Richard E. Palmer, author of Hermeneutics, is presently at work on a book that relates philosophical hermeneutics to the development of a postmodern interpretive self-awareness. He is a professor of comparative literature and philosophy at MacMurray College in Illinois.
Joseph Riddel is a professor of English at UCLA. He has published studies on the poetry and poetics of Wallace Stevens, William Carlos Williams, and C. Day Lewis, and more than thirty essays in major periodicals. He currently holds a Guggenheim Fellowship for the study of American poetics from Poe to postmodernism.
Alvin H. Rosenfeld is director of Jewish Studies and professor of English at Indiana University. He is a contributing editor of The American Poetry Review, editor of Collected Poems of John Wheelwright, and co-editor of Confronting the Holocaust: The Impact of Elie Wiesel. He is author of a forthcoming large-scale study of Holocaust literature.
Reiner Schürmann is an associate professor of philosophy at the Graduate Faculty of the New School for Social Research in New York. His recent books include Meister Eckhart: Mystic and Philosopher and Les Origines. He has published numerous articles on phenomenology, Eastern and medieval Western mysticism, the theory of symbols, Meister Eckhart, and Heidegger in European and American journals.

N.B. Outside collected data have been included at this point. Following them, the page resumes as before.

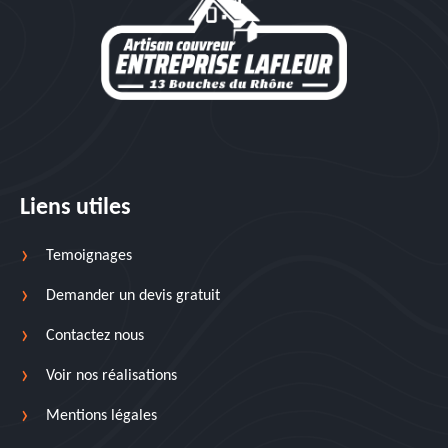
Liens utiles
Temoignages
Demander un devis gratuit
Contactez nous
Voir nos réalisations
Mentions légales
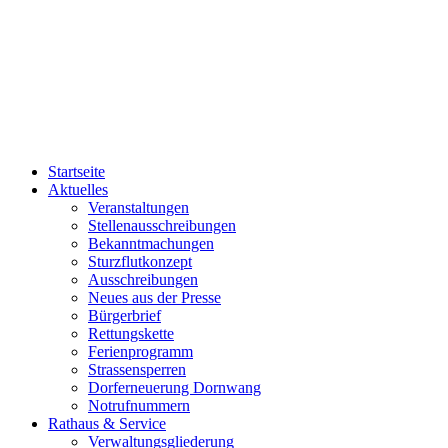
Startseite
Aktuelles
Veranstaltungen
Stellenausschreibungen
Bekanntmachungen
Sturzflutkonzept
Ausschreibungen
Neues aus der Presse
Bürgerbrief
Rettungskette
Ferienprogramm
Strassensperren
Dorferneuerung Dornwang
Notrufnummern
Rathaus & Service
Verwaltungsgliederung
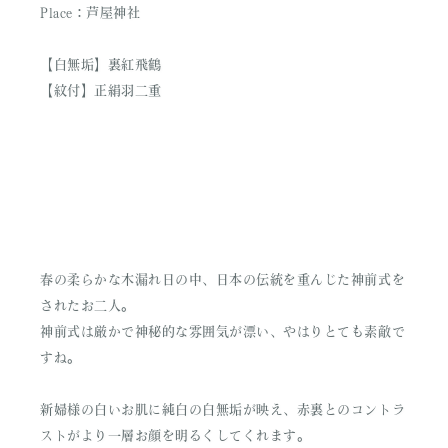
Place：芦屋神社
【白無垢】裏紅飛鶴
【紋付】正絹羽二重
春の柔らかな木漏れ日の中、日本の伝統を重んじた神前式を
されたお二人。
神前式は厳かで神秘的な雰囲気が漂い、やはりとても素敵で
すね。
新婦様の白いお肌に純白の白無垢が映え、赤裏とのコントラ
ストがより一層お顔を明るくしてくれます。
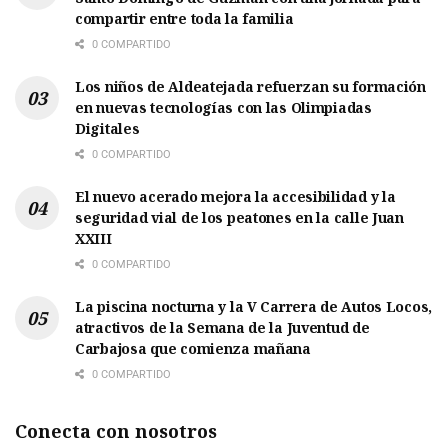
compartir entre toda la familia
0 COMPARTIDO
Los niños de Aldeatejada refuerzan su formación
en nuevas tecnologías con las Olimpiadas
Digitales
0 COMPARTIDO
El nuevo acerado mejora la accesibilidad y la
seguridad vial de los peatones en la calle Juan
XXIII
0 COMPARTIDO
La piscina nocturna y la V Carrera de Autos Locos,
atractivos de la Semana de la Juventud de
Carbajosa que comienza mañana
0 COMPARTIDO
Conecta con nosotros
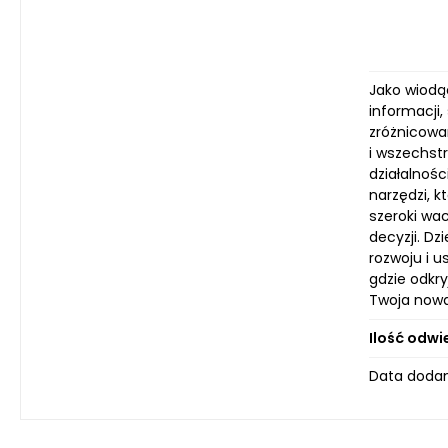
Jako wiodą
informacji
zróżnicowa
i wszechst
działalnoś
narzędzi, 
szeroki wa
decyzji. D
rozwoju i 
gdzie odkry
Twoja nowa,
Ilość odwi
Data dodan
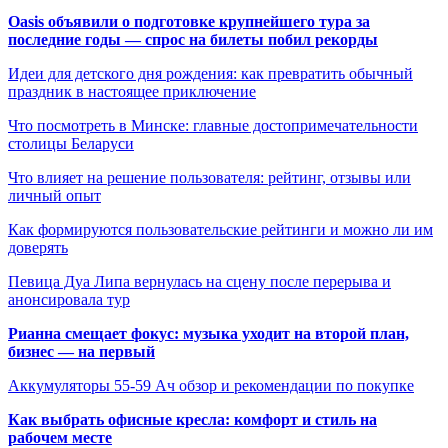
Oasis объявили о подготовке крупнейшего тура за
последние годы — спрос на билеты побил рекорды
Идеи для детского дня рождения: как превратить обычный
праздник в настоящее приключение
Что посмотреть в Минске: главные достопримечательности
столицы Беларуси
Что влияет на решение пользователя: рейтинг, отзывы или
личный опыт
Как формируются пользовательские рейтинги и можно ли им
доверять
Певица Дуа Липа вернулась на сцену после перерыва и
анонсировала тур
Рианна смещает фокус: музыка уходит на второй план,
бизнес — на первый
Аккумуляторы 55-59 Ач обзор и рекомендации по покупке
Как выбрать офисные кресла: комфорт и стиль на
рабочем месте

Armand Schwerner has published several volumes of poetry: The Tablets I-XV, The Tablets XVI-XVIII, and The Bacchae Sonnets.
William V. Spanos is a professor of English and comparative literature at SUNY-Binghamton and co-editor of boundary 2. His article is a part of his forthcoming book on hermeneutics.
Gerry Stahl explored the Heideggerian tradition in Heidelberg and twentieth-century Marxist thought in Frankfurt. His interest in postmodern music was sparked by Adorno’s social aesthetics. He currently works as a computer systems-programmer/analyst at Temple University.